── Material for this exercise ──

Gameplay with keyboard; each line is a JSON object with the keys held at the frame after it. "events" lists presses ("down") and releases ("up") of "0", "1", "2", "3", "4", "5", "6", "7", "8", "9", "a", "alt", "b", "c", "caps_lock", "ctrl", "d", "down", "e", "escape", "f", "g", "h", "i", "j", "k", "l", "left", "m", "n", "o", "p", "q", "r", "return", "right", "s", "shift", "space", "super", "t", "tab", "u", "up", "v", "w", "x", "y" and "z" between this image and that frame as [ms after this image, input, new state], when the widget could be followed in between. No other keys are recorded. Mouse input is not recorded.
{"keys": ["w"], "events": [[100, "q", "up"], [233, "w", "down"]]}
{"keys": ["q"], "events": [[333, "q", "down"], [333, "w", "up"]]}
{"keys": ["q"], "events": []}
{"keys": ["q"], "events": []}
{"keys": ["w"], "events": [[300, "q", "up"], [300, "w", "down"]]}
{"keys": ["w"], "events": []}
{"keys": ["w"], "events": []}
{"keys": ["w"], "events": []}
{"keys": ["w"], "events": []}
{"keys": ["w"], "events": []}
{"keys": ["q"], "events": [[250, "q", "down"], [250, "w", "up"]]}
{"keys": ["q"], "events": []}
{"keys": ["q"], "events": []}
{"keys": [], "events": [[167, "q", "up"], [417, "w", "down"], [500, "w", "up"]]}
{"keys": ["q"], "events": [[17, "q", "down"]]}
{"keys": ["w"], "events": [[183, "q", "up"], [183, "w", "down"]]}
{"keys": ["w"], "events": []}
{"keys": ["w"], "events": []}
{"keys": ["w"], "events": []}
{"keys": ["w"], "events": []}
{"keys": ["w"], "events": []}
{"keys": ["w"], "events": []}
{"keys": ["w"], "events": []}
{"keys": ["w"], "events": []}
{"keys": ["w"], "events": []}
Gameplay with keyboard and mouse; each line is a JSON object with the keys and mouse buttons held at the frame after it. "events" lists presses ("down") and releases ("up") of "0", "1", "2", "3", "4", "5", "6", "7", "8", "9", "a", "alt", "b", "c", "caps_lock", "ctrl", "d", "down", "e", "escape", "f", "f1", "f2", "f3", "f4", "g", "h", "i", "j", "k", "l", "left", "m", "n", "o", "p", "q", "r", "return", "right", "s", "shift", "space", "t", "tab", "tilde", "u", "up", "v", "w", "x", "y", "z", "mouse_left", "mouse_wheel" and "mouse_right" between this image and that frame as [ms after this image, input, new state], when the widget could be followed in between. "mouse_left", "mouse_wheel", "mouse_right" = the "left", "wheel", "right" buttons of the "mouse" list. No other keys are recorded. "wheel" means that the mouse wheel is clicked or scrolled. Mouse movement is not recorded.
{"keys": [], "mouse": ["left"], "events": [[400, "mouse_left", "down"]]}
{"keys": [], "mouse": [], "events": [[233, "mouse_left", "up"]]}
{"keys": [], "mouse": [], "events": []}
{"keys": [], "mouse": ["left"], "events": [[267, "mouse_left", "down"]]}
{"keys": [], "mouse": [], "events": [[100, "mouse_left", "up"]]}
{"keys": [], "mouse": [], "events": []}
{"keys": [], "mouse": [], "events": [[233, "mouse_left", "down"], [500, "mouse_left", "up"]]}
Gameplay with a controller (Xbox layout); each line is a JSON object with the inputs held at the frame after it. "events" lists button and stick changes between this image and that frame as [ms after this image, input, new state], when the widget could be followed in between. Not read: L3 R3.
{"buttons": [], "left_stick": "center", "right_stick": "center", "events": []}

───

### Instructions to follow
For every line of the data above that contains "ctrl", copy that line.

### Answer to the exercise
Gameplay with keyboard; each line is a JSON object with the keys held at the frame after it. "events" lists presses ("down") and releases ("up") of "0", "1", "2", "3", "4", "5", "6", "7", "8", "9", "a", "alt", "b", "c", "caps_lock", "ctrl", "d", "down", "e", "escape", "f", "g", "h", "i", "j", "k", "l", "left", "m", "n", "o", "p", "q", "r", "return", "right", "s", "shift", "space", "super", "t", "tab", "u", "up", "v", "w", "x", "y" and "z" between this image and that frame as [ms after this image, input, new state], when the widget could be followed in between. No other keys are recorded. Mouse input is not recorded.
Gameplay with keyboard and mouse; each line is a JSON object with the keys and mouse buttons held at the frame after it. "events" lists presses ("down") and releases ("up") of "0", "1", "2", "3", "4", "5", "6", "7", "8", "9", "a", "alt", "b", "c", "caps_lock", "ctrl", "d", "down", "e", "escape", "f", "f1", "f2", "f3", "f4", "g", "h", "i", "j", "k", "l", "left", "m", "n", "o", "p", "q", "r", "return", "right", "s", "shift", "space", "t", "tab", "tilde", "u", "up", "v", "w", "x", "y", "z", "mouse_left", "mouse_wheel" and "mouse_right" between this image and that frame as [ms after this image, input, new state], when the widget could be followed in between. "mouse_left", "mouse_wheel", "mouse_right" = the "left", "wheel", "right" buttons of the "mouse" list. No other keys are recorded. "wheel" means that the mouse wheel is clicked or scrolled. Mouse movement is not recorded.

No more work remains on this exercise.